Fleming utilizes a mixture of collage, wit, and illustration to create work that feels like dispatches from an off-kilter dimension. And while the images and poems range in feel, medium, and tone, their mystery is united by inherent contradictions and warped reflections. The keystone piece is perhaps ‘before mirrors,’ one of the many entries to integrate poetry layered onto photo collage. Reflected from opposing sides of a cracked pocket mirror reads an entry that could practically serve as Fleming’s thesis statement:
“Before mirrors all humans were beautiful
The object of desire
Is ugly when
A mirror reflects”
It is this theme of reflection and refraction that feels like the book’s richest vein. Even the collection’s title, White Noir, brings this idea of reflextion and binary to the forefront. Fleming uses this motif to portray a sense of otherness, be it the perspective of an immigrant, language barrier, or even audience and film, that sets the reader and the subject a world apart. In the layout of the pages themselves, such as the mirrored page placement for ‘wand birth’ and ‘first rise,’ the internal contrast of ‘epitheliazations,’ or the flipped and thematically hilarious ‘New York city exhibitionist and Hoboken New Jersey voyeur on the thirty-second story across the Hudson River,’ Fleming finds fluency when turning his creations on themselves.
These reflections and dual selves give the reader an insight into something that feels tightly wound. Another recurring technique is the use of mirror text, like in the aforementioned exhibitionist/voyeur, or ‘return to the garden,’ which deploys one half of the poem on the left-hand margin while mirroring the text for the right-hand margin. This layer on the right side reveals the deeper meaning obscured on the left. Minos’ Intern deploys a similar variation by going into a more detailed description on the left, but punctuates every other line with the crusty thoughts of a begruding and insecure apprentice (job sucks).
It is this sense of marginalia that pervades much of Fleming’s style. Presented as a journal entry, Fleming retells the story of Psycho as a list of sensory experiences encountered by Norman Bates. The half finished doodle of a figure in women’s underwear tells us as much and as little as an entry stating: “Saw/Noticed- Marion’s straight teeth.” By drawing between the lines, Fleming invites us to read even closer.

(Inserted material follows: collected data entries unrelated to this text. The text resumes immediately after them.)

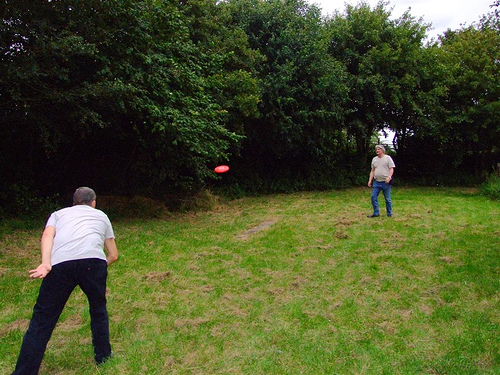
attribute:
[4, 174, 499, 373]
yard — part , brown grassy, green 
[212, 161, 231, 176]
disc — red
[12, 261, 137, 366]
jeans — black 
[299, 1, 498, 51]
sky — white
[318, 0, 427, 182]
tree — large green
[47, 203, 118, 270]
shirt — man's white 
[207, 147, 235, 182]
frisbee air — red 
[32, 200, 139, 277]
shirt — white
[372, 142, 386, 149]
hair — white  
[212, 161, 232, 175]
frisbee — red  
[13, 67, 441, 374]
men — two older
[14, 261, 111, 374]
pants —  man's blue jean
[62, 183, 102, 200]
hair — man's short cut gray 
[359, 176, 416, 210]
jeans — blue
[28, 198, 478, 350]
patches — brown 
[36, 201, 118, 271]
shirt — white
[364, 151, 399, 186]
shirt — tan 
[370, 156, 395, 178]
shirt — man's, gray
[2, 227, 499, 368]
grass — green 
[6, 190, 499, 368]
yard — green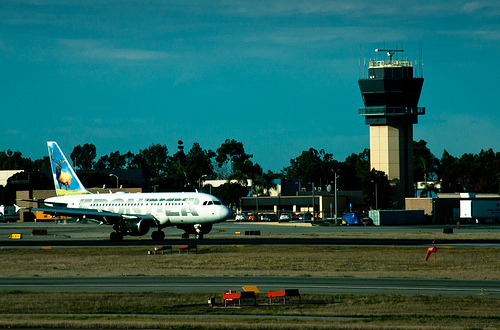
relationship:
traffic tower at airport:
[346, 28, 428, 232] [13, 77, 496, 247]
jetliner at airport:
[45, 145, 248, 256] [26, 79, 496, 286]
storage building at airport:
[360, 190, 450, 231] [159, 63, 497, 272]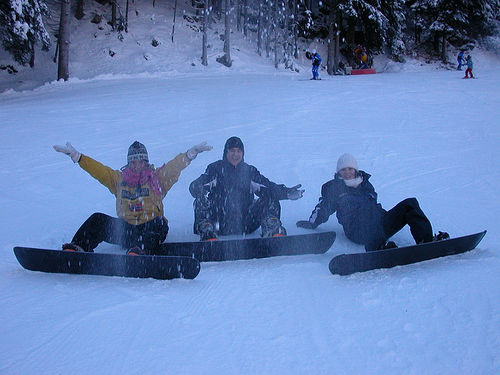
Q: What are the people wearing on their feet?
A: Snowboards.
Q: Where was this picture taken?
A: Slopes.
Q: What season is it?
A: Winter.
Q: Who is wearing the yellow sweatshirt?
A: Girl on the left.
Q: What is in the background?
A: Trees.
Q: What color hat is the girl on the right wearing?
A: White.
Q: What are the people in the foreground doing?
A: Sitting.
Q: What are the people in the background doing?
A: Snowboarding.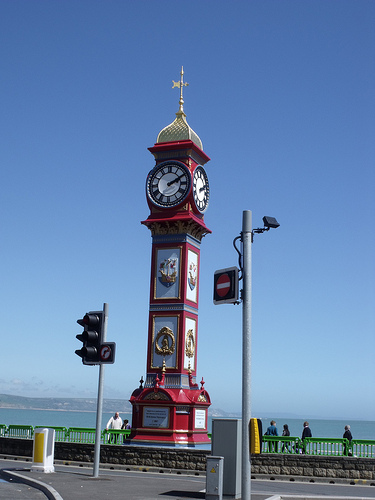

These minimalist touches make every minor detail important, and the dollhouse quality of the book supplies ample amounts of kitsch in the form of classic movies like Abbot and Costello meet Frankenstein, the Wizard of Oz, or the many collages involving cemeteries, tombstones, and skulls, imbuing the book with a sense of humor and melancholy. Wonder as a colossal Dorothy and Toto stride across the pier of Ellis Island! Puzzle over the pregnant melodrama of the Bride of Frankenstein by way of an org chart. These entries feel personal, and despite their simplicity and goofy humor, hint at some subterranean truth buried underneath.
Only when the shtick is broadened does the joke fall flat. Case in point, ‘Satan’s Ten Commandments,’ a display of the Ten Commandments with words erased to imply their inverse, stretches past the breaking point of irony and thuds into obviousness. Fleming engages with religion more convincingly when invoking Adam and Eve across various pages, and the earnestness present in ‘return to the garden’ feels more genuine than ‘satan.’ And on occasion, the image composition verges from intriguing to baffling, such as the previously mentioned ‘wand birth’ which serves a theme but is otherwise inaccessible. And while not everything needs to mean something, it would be nice to have something you can sink your teeth into.
Fleming does find ways to succeed on this front. Of all the pieces present, most moving are ‘Tree Ring Research Proposal,’ ‘Tree Ring Share,’ and ‘what makes a town?’ A research proposal is a basic outline of the concept of tree rings and their possible relationship to global warming. Opposite them is an arrangement of tree cross-sections. I cannot quite put into words why I was drawn to this page, but there is something ineffible about the image of time so clearly captured in such a plain gesture. This also applies to ‘what makes a town,’ which is little more than an arrangement of small moments onto a clockface but manages to feel grander than the sum of its parts.
Not every reader is looking for something like White Noir. There is a valedicatory quality present, a sort of celebration of one’s hard work for many years. Not that there’s anything wrong with that. Robert Fleming has crafted a body of work that is confounding, insightful, and unique. More importantly, it’s a reflection of him and his world, which he is holding up for us to try and catch a glimpse of ourselves. This is, and should be, the goal of all art. Readers attempting to peer into White Noir will find images that are monochromatic, flat, funny, startlingly simple, and deceptively complex. Sometimes familiar, always strange. To our benefit, it is an imperfect mirror, covered in scratches and slightly shattered. To quote anti-folk troubadour and comic-book socialist Jeffrey Lewis, “It’s the Ones Who’ve Cracked That the Light Shines Through.”